EXCERPTED DATA
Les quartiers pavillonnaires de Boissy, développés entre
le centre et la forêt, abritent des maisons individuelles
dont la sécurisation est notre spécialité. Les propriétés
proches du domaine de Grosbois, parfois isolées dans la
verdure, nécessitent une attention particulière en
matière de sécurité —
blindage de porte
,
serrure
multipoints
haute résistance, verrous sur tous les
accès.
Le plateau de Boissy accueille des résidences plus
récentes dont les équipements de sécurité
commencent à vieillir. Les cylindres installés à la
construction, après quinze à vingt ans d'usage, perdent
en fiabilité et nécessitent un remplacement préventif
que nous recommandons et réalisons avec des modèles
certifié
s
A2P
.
* * *
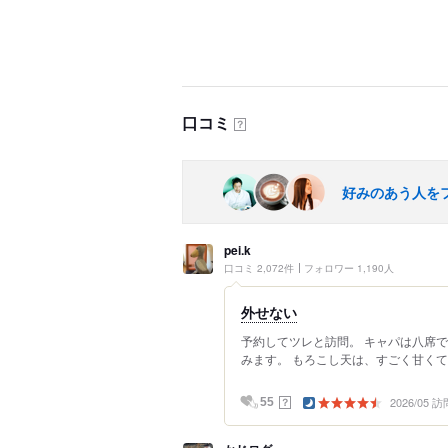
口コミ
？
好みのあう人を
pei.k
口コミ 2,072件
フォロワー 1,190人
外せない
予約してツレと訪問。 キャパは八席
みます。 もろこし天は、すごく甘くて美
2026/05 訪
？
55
...
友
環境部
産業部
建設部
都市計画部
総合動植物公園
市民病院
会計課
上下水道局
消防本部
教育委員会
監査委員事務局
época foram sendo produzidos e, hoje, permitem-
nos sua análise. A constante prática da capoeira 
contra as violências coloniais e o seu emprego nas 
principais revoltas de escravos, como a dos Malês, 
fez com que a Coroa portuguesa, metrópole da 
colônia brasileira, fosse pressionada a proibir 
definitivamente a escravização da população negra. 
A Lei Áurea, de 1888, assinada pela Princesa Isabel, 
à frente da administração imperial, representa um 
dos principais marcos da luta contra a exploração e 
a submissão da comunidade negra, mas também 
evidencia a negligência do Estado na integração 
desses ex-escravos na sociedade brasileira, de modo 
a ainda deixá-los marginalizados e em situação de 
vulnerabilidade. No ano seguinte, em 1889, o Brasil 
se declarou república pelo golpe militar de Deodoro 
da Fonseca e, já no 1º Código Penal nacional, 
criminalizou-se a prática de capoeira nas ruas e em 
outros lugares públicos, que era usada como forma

TASK TO CARRY OUT
Retype the entries above exactly, but only from the line containing "verdure, nécessitent une" through the line containing "récentes dont les équipements de sécurité", both included.

PROBLEM SOLUTION
verdure, nécessitent une attention particulière en
matière de sécurité —
blindage de porte
,
serrure
multipoints
haute résistance, verrous sur tous les
accès.
Le plateau de Boissy accueille des résidences plus
récentes dont les équipements de sécurité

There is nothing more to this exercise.